Мы перекусили свежей олениной и фруктами, добытыми у поселенцев, и вовсю наслаждались своей работой, когда Лайонс заметил восемь всадников, двигавшихся навстречу нам с мексиканской стороны, к броду на старой военной тропе команчей. Он передал мне бинокль. Цвета толком не разобрать, но отчего-то я был уверен, что это команчи. Они вели caballada [117] , примерно в две дюжины лошадей.
— Что скажешь? — спросил я Лайонса.
— Скажу, что это чертовы неменее, — буркнул он.
117
Небольшой табун лошадей (исп.).
— Преимущество не на нашей стороне. — Нас было всего одиннадцать. Обычно потери составляли три к одному.
— Может, они устали.
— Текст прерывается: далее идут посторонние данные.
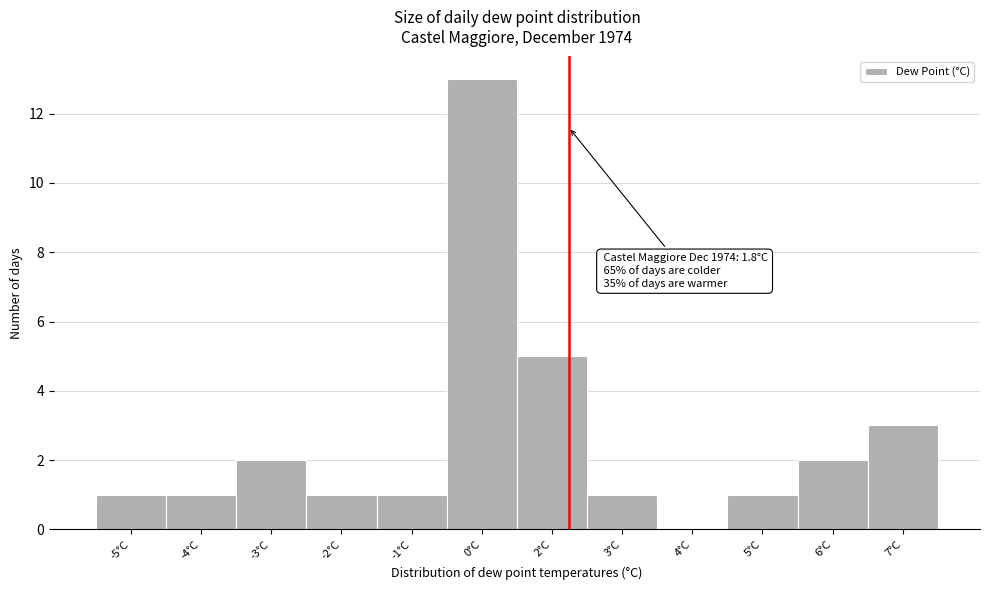

Reading left to right, list all the values displayed in this chart.

-5°C=1	-4°C=1	-3°C=2	-2°C=1	-1°C=1	0°C=13	2°C=5	3°C=1	4°C=0	5°C=1	6°C=2	7°C=3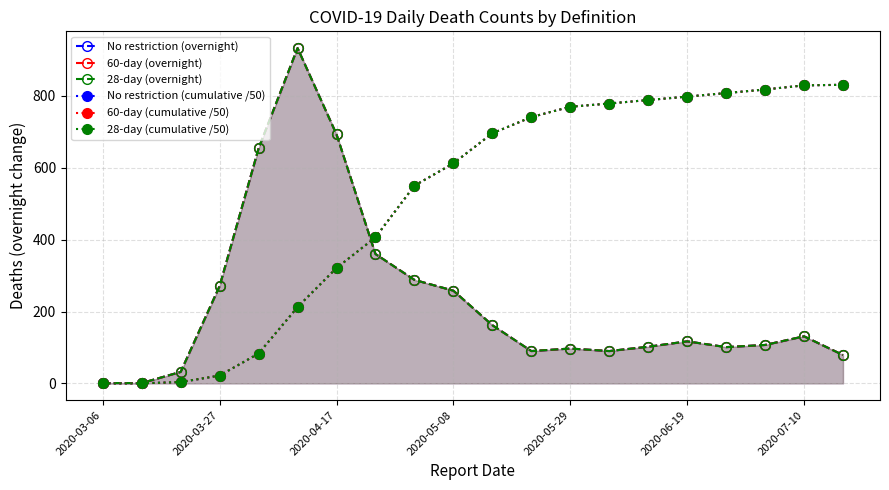

Is the value of 60-day (overnight) at 14 greater than the value of No restriction (cumulative /50) at 9?

No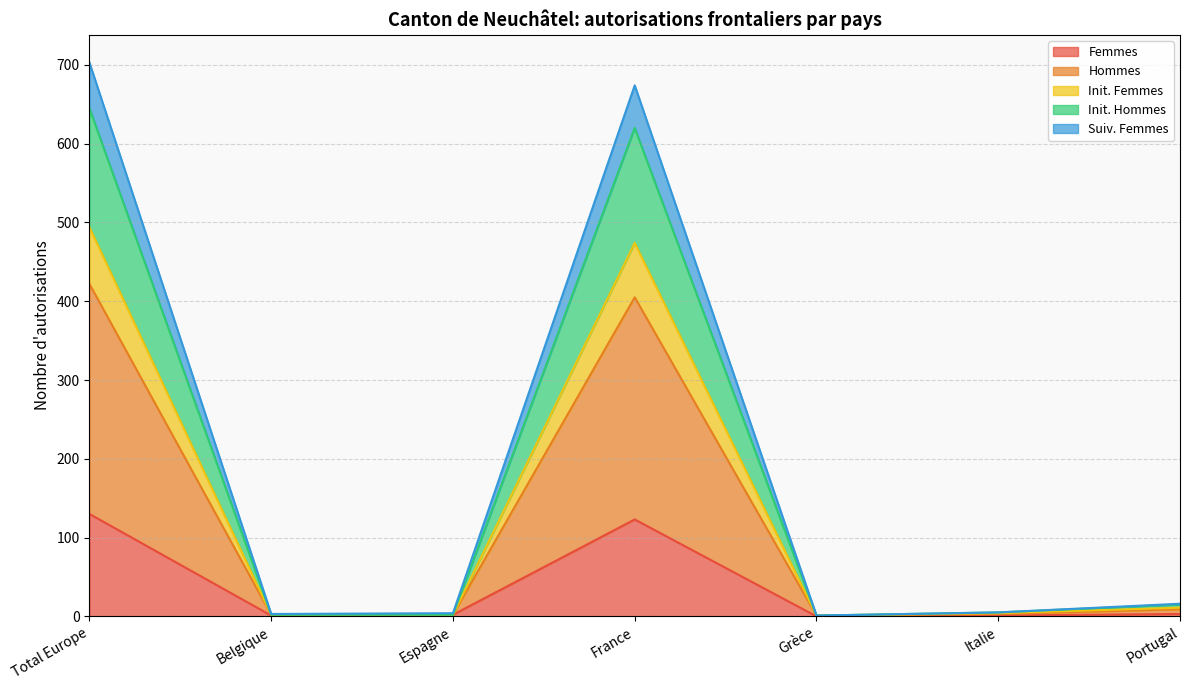

True or false: Init. Hommes and Femmes intersect in this chart.

False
Лошадей маловато.
— Это не значит, что они устали.
— Это значит, что не повезло.
Я пошел рассказать остальным. Они радостно заулюлюкали: команчи стали редкостью, как слоны, каждый хотел заполучить такой трофей.
Лайонс приводил в порядок снаряжение, готовился к бою. А я разволновался как никогда раньше; странно, конечно, потому что стычки у нас происходили каждую неделю. Мы спустились со скального уступа на дно дренажного канала, двигаясь по влажному песку, чтобы не поднимать пыли.